In the halls of Chapman, you’ll more often than not find Podrabsky wearing a button-up shirt and suit jacket. “In high school there's so much pressure to fit in, but I kind of realized I didn’t want to,” he says. “And I always liked how I felt when I wore a button-up or nice suit.”
Podrabsky, who uses both he and they pronouns, says the CHC has given him the opportunity to meet peers who similarly wanted to do research and have a career in academia.
Working with Weaver and her group has allowed Podrabsky a chance to work with like-minded people. And it was early on that he noticed that Eugene had a sizeable homeless population.
He first met Weaver during his first year when she lectured in an anthropology class he was taking. He approached her afterward and asked if she needed a research assistant and she hired him.
Podrabsky’s initial role was to clean transcriptions from Weaver’s previous interviews with members of the homeless community, government service providers and people from neighborhood associations. He stuck with it. The research helped gather the data for “Co-opting the ‘Public’ in Public Health: Homelessness and the Specious Logic of Discretionary Displacement in a Mid-Sized US City” written by Weaver, Claire Herbert, Podrabsky, and McKenzie L Ní Flainn. It was published in January 2025.
After the pilot program, Weaver asked Podrabksy to stay on the project for which they received four years of funding from the National Science Foundation. He started with short-form interviews and questionnaires for people living unsheltered, in temporary shelters, and in permanent supportive housing.
He remembers a transformative moment at the CHC from about a year ago during his sophomore year. He had been interviewing some homeless people for research as rain poured down and temperatures had plummeted below freezing. Afterwards, he bicycled to Chapman Hall for a class.
When he entered the building, he was soaking wet. Someone asked him if he was OK.

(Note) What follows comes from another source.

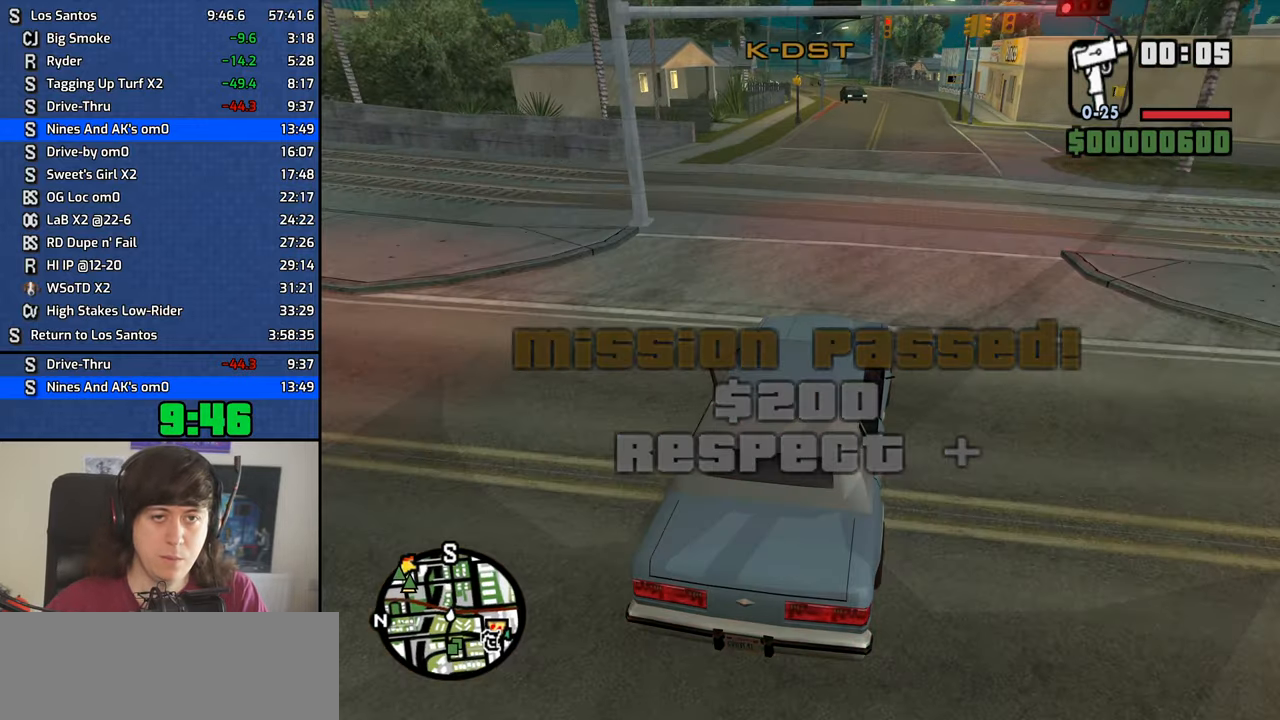
{"keys": ["w"], "mouse": [], "events": []}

At that moment, he reflected on his work with the homeless. The people he was interviewing on the street didn’t have the luxury of sitting in a warm classroom, nor the expectation that others would greet them, check in with them and listen to them if they were in crisis.
“That solidified (for me) the need for any research to be applied,” he says now. “Because if things are just existing in the abstract, they’re just in the abstract. It doesn’t matter to the people who are actively hurting. There’s also the absolute necessity of applied research and in making sure that your research is not harming people. At the bare minimum, to make sure that if you can, it is helping.”

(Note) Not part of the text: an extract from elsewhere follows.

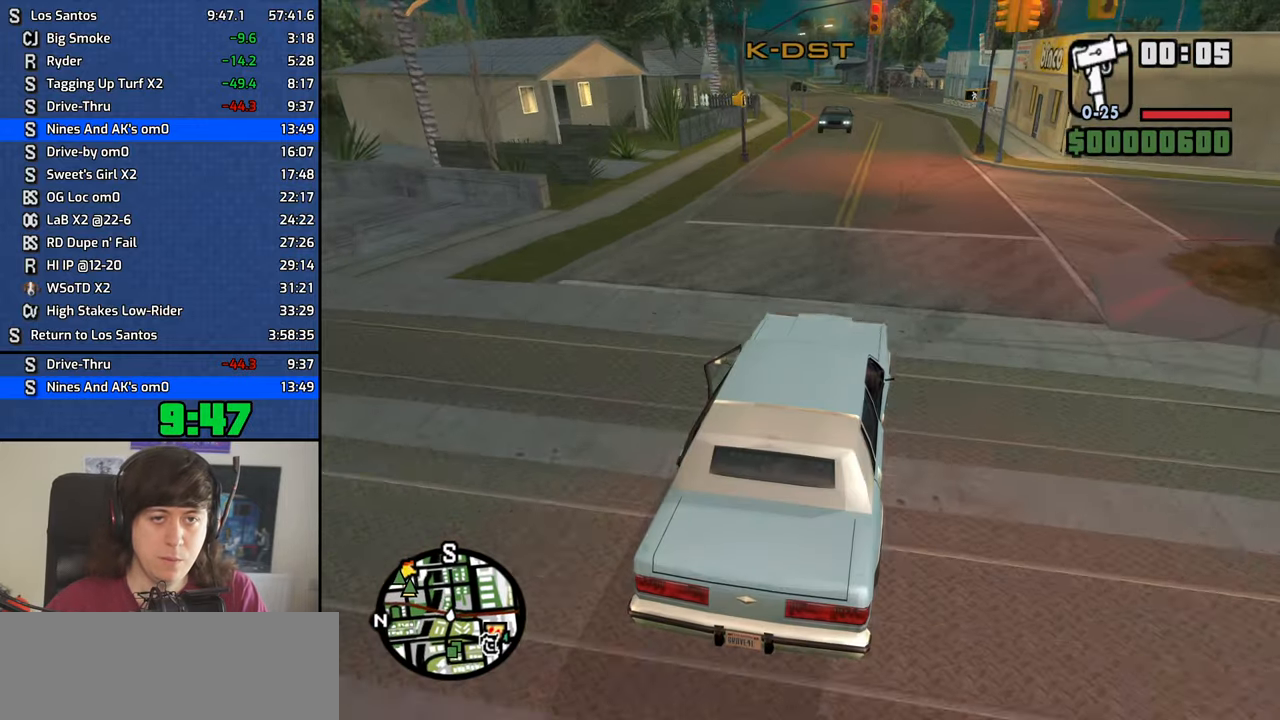
{"keys": ["w"], "mouse": [], "events": []}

“Our stories are much more entangled with each other than we ever think. And I think that that gives us a responsibility to at least listen, at least recognize the shared humanity of those around us.”
Last summer, Podrabsky worked closely with Mae Sowards, a doctoral student, and Claire Herbert, a UO associate professor of sociology who teaches in the Honors College. They spent hours talking to people, conducting “life history interviews” with the homeless, he says.
Sowards says she liked working with Podrabsky. “We weren’t reaching people in sheltered situations, so Dylan and I just started going places we knew folks were hanging out,” she recalls. “We’d hand out water and Gatorades and just listen,” says Sowards.


Herbert has taught the course HC 431: Housing and Homelessness, a course that addresses the stigmatization faced by many homeless people. She says that sometimes she finds some students are closer to homelessness than people might think. “It’s really important we feel those emotions,” she says.
Podrabsky thinks his work on the issue has made a difference. He recalls the time earlier in the year when he walked into a Safeway store and encountered a man who was carrying a tub of laundry detergent. It was someone that he had interviewed before when he was homeless. He had found shelter and was doing OK.
“Our stories are much more entangled with each other than we ever think,” Podrabsky says. “And I think that that gives us a responsibility to at least listen, at least recognize the shared humanity of those around us.”